The priestess went back down the flight of stairs and decided to make for the megalith, as far as that was possible wandering through the bizarre maze. She went from one house to another, from stairway to stairway being mindful of where she placed her feet, until she almost collided with a gray figure.
She leapt backwards in surprise, her heart beating furiously. The figure stood motionless but in such a posture that suggested it might be just about to take another step. Clothed in a shapeless, hooded robe that hid the face, it was not clear whether the figure was a human being or a statue. Recovering her breath, Itfut walked to the side of the figure and took a peep under its hood.
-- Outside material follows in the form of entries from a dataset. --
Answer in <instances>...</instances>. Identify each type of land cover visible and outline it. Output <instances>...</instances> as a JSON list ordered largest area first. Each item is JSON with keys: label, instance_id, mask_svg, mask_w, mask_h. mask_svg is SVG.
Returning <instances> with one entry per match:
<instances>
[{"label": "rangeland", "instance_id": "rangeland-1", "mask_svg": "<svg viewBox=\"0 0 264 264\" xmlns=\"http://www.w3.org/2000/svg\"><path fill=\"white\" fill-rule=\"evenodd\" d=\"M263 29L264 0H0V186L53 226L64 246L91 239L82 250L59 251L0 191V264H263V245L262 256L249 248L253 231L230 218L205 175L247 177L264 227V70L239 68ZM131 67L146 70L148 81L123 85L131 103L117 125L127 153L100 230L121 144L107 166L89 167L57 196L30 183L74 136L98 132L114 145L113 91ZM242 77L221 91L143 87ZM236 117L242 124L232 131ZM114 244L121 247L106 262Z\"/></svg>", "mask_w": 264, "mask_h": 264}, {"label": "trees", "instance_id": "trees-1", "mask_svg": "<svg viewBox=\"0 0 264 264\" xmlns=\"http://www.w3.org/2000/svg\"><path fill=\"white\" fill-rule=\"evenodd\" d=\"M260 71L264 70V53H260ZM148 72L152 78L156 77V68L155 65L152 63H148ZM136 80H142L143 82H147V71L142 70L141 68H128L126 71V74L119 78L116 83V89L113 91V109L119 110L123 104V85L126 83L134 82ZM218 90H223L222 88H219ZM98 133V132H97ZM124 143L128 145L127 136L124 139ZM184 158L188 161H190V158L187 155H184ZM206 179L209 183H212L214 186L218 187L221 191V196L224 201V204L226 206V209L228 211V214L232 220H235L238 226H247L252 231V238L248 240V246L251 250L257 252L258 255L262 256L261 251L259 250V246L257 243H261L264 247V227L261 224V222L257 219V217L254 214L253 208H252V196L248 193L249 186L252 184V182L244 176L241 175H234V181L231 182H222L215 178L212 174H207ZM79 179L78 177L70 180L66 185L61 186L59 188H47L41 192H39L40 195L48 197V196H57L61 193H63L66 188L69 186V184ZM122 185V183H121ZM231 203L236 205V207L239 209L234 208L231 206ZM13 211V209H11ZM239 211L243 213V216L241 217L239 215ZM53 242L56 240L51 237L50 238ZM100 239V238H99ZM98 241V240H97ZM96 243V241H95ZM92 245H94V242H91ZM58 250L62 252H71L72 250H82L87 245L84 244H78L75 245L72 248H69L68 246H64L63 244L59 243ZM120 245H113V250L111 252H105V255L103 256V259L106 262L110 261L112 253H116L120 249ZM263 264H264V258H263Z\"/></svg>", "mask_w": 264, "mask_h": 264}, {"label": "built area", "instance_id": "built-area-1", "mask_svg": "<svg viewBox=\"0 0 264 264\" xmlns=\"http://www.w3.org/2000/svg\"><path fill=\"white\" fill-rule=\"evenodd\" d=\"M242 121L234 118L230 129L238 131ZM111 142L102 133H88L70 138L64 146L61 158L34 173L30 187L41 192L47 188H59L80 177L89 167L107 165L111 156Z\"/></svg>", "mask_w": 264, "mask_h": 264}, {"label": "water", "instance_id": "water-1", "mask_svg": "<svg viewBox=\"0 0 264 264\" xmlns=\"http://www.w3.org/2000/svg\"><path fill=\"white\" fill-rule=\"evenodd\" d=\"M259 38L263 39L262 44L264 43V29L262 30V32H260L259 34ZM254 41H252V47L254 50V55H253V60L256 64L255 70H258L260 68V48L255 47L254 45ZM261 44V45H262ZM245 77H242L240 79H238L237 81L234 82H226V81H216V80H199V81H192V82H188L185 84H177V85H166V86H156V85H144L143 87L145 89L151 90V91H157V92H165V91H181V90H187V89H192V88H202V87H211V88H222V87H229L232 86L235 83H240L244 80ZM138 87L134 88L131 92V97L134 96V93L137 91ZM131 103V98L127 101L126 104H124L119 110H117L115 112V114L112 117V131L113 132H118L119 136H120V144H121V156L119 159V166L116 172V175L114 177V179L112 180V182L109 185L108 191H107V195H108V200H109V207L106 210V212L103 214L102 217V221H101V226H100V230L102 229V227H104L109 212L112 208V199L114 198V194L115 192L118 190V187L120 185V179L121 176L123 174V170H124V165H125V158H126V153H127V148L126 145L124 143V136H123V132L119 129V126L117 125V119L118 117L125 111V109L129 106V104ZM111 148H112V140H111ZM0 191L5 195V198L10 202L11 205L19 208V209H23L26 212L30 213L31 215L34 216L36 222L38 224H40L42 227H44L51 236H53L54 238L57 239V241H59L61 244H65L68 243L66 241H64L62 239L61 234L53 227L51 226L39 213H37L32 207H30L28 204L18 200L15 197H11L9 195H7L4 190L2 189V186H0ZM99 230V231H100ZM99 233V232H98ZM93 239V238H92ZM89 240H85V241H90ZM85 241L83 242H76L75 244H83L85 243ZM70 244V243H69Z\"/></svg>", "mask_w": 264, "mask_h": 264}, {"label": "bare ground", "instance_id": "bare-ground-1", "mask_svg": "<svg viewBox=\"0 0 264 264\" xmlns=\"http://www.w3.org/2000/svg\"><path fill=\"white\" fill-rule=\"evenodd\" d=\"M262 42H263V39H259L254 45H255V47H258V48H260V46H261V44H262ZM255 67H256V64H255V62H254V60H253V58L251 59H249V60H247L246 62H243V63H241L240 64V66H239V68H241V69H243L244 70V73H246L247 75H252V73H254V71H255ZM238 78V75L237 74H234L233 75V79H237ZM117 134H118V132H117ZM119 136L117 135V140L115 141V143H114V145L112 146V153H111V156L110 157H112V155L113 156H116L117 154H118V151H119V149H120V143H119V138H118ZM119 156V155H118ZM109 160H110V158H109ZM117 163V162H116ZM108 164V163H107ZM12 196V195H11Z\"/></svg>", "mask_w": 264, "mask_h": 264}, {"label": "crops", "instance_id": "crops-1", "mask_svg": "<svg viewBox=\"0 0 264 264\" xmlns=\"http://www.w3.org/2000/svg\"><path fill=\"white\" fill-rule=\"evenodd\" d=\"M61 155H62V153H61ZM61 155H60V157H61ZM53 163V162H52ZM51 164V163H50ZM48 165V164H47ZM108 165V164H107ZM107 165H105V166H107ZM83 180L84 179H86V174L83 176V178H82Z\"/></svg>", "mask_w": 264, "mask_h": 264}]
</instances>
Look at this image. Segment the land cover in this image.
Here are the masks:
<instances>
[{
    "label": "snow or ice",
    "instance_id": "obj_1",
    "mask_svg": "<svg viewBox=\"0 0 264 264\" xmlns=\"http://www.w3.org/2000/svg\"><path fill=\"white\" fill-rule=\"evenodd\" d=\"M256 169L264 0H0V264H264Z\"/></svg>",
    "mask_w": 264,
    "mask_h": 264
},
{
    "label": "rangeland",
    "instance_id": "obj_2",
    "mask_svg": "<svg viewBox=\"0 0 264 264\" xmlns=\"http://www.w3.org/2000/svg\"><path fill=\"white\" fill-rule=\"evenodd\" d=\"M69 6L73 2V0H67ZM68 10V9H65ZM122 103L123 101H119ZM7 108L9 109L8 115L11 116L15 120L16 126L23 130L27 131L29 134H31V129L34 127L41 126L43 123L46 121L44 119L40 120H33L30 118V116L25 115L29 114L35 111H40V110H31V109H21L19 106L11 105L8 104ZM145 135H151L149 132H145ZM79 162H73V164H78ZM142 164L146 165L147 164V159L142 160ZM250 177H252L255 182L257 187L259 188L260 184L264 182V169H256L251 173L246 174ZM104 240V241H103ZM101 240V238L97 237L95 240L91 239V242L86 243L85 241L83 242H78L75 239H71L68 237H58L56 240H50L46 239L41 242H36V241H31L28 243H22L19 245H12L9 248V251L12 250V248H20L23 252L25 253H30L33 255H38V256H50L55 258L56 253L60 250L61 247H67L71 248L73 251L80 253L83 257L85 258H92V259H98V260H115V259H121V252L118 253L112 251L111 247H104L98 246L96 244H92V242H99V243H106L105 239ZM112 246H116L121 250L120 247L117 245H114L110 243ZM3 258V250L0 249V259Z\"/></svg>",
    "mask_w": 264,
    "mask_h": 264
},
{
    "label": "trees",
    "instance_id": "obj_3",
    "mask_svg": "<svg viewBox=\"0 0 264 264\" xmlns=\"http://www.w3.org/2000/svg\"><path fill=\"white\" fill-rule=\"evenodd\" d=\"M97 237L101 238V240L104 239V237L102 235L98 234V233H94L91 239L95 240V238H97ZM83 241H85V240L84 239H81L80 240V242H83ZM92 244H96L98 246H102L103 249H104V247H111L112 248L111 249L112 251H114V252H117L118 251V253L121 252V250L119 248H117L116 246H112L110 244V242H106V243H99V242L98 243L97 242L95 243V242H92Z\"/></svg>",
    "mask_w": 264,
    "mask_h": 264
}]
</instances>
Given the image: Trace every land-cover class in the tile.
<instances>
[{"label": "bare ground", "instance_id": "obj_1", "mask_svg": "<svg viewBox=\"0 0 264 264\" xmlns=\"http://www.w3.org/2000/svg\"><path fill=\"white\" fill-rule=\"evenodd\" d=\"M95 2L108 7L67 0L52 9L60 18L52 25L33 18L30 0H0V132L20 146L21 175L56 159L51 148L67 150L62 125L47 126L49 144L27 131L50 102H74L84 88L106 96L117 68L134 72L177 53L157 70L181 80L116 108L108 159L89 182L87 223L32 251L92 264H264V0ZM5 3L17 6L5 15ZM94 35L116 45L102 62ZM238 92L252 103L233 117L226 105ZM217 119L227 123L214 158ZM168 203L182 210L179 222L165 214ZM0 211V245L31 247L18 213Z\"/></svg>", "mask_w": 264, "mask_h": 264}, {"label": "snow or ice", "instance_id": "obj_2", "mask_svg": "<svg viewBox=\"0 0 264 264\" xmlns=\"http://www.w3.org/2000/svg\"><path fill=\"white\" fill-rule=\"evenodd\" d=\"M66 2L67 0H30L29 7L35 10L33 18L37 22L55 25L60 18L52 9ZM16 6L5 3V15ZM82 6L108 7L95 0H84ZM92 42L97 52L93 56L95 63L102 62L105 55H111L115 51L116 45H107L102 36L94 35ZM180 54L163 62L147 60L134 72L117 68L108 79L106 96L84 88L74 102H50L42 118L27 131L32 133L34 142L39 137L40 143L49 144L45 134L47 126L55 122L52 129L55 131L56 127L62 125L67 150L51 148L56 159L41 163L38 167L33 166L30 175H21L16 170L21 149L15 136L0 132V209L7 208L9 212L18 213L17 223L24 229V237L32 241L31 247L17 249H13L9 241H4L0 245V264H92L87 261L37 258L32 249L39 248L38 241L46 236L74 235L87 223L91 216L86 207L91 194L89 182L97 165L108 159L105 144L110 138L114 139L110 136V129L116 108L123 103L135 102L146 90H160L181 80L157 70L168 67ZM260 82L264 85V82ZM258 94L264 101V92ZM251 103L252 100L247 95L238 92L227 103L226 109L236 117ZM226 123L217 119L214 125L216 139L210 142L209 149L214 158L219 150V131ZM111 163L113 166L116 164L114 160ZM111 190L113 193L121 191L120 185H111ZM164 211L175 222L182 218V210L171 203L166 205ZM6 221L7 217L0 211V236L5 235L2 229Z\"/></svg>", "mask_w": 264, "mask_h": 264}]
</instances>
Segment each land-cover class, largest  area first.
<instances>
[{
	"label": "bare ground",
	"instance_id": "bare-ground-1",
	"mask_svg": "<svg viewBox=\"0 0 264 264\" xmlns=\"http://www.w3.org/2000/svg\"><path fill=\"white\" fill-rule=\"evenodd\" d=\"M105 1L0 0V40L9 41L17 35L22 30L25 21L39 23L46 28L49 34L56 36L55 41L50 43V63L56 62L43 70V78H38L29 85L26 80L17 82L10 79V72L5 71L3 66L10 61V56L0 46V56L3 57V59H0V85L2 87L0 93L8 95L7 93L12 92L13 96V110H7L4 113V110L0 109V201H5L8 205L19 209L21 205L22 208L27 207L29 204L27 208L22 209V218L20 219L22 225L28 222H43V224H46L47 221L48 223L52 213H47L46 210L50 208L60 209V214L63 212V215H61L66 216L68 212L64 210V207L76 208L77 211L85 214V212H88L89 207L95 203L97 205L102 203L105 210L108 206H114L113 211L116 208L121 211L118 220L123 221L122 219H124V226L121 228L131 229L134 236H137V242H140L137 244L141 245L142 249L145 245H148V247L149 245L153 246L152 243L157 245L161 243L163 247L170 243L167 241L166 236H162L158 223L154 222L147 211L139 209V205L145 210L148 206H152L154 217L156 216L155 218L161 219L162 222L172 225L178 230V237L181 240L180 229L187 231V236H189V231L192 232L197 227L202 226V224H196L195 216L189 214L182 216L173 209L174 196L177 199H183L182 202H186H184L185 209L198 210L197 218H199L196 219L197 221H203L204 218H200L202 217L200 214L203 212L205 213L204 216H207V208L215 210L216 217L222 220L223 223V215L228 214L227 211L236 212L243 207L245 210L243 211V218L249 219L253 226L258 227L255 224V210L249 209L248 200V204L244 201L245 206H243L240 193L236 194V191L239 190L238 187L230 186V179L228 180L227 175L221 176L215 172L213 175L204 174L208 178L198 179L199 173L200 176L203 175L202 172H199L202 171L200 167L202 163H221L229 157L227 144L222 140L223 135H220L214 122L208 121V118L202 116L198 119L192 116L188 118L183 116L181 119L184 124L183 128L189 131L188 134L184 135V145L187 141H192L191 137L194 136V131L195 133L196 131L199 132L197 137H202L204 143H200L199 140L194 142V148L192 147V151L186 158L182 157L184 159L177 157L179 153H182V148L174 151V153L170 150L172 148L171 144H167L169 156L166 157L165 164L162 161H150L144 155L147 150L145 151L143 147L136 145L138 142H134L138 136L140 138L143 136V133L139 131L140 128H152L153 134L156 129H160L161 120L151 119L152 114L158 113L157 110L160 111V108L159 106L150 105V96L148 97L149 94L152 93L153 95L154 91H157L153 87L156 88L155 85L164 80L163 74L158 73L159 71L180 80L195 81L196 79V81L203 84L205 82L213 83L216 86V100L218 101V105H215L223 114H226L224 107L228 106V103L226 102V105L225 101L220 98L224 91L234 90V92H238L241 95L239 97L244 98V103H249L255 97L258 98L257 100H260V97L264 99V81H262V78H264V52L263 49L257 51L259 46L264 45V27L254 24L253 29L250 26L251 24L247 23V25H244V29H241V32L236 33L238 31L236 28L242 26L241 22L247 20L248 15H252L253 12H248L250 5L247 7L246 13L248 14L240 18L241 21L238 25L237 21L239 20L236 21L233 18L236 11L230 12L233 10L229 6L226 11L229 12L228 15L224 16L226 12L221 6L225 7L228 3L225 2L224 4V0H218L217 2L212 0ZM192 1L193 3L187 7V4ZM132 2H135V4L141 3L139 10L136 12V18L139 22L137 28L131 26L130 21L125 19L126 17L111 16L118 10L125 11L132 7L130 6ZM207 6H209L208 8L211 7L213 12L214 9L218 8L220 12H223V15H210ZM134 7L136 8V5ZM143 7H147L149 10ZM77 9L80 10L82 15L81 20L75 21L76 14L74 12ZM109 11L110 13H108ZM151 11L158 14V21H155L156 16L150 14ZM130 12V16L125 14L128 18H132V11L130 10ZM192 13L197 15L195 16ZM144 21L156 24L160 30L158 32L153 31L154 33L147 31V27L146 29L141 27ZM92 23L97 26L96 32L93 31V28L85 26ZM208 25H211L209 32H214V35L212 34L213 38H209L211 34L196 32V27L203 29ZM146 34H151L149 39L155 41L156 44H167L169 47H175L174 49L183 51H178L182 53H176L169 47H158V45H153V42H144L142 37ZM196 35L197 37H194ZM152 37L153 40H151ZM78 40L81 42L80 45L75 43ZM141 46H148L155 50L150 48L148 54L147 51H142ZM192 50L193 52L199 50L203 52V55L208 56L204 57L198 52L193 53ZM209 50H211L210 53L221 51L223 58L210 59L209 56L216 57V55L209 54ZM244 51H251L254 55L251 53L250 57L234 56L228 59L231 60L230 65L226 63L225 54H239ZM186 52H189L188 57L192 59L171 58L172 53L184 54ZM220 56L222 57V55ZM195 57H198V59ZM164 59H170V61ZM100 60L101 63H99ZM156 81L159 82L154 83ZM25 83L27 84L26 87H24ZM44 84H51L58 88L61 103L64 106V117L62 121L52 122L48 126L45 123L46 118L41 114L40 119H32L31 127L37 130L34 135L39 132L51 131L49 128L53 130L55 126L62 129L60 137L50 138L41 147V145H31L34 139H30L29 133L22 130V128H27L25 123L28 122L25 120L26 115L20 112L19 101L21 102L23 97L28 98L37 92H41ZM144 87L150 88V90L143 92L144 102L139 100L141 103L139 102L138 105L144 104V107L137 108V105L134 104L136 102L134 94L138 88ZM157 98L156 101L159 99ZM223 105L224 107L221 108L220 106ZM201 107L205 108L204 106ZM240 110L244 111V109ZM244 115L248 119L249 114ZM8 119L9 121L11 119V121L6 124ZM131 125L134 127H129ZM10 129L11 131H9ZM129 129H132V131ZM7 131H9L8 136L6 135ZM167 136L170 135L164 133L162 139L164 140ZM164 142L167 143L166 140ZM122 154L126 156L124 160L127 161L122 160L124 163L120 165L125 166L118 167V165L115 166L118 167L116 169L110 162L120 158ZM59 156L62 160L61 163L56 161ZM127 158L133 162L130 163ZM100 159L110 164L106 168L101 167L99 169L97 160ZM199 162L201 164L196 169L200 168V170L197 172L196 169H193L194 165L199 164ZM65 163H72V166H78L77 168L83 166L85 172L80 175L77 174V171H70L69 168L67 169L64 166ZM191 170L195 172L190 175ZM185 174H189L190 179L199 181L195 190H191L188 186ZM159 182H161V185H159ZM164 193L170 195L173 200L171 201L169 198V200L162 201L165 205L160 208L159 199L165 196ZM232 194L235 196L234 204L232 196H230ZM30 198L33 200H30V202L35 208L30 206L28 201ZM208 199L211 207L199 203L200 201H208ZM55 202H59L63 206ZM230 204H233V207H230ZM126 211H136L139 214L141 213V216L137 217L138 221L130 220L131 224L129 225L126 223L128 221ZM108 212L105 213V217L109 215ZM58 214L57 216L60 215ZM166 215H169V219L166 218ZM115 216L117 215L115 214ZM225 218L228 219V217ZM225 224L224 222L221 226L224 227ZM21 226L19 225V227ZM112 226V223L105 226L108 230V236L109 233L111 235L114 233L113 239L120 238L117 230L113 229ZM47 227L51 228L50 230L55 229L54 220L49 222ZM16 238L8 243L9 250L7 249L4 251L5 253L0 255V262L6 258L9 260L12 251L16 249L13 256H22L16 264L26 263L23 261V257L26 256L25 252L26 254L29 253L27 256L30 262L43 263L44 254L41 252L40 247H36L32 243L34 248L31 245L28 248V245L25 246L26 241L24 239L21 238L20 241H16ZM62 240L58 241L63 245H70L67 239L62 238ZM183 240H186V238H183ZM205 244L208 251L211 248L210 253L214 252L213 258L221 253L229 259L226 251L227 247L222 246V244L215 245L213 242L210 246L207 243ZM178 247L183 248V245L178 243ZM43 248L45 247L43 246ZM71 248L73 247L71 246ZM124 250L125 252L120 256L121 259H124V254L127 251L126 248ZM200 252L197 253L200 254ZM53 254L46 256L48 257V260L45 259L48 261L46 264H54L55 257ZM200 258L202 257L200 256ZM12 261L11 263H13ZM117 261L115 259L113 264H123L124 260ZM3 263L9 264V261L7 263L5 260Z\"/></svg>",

Glassy eyes burned in the shadows staring into nowhere. Itfut thought as if the eyes reflected signs of life but the rest of the face was a deathly gray, frozen in an indifferent expression. “Hey!” Itfut called quietly.
The figure did not move an inch. The priestess warily touched the hood which was sewn from a rough material. She ran her fingers up the figure’s arm and touched its cheeks… At that moment, something unnatural happened. The priestess’ fingers passed freely through the skin on the face as if it were a ghost.
Deciding to test her hunch, Itfut tried passing her hand through the figure’s body and sure enough, her hand passed right through. The priestess took a step back in complete amazement, and suddenly found herself falling through the staircase behind her as if it were made of air.
Panicking, the priestess zig-zagged from side to side, falling through walls and stairways like a phantom. She could no longer tell what was ghost-like and immaterial here, herself or everything that surrounded her. This was too much. Reality was continuing to weave an ominous web of illusion in a game that the priestess appeared to be losing.
Itfut eventually managed to calm down a little and began to explore new properties in herself and her surrounding reality.
“Wonderful, super-wonderful! I’m dead! No, I’ve gone mad! Which is better, to be dead or to have lost my mind? Or which is worse?”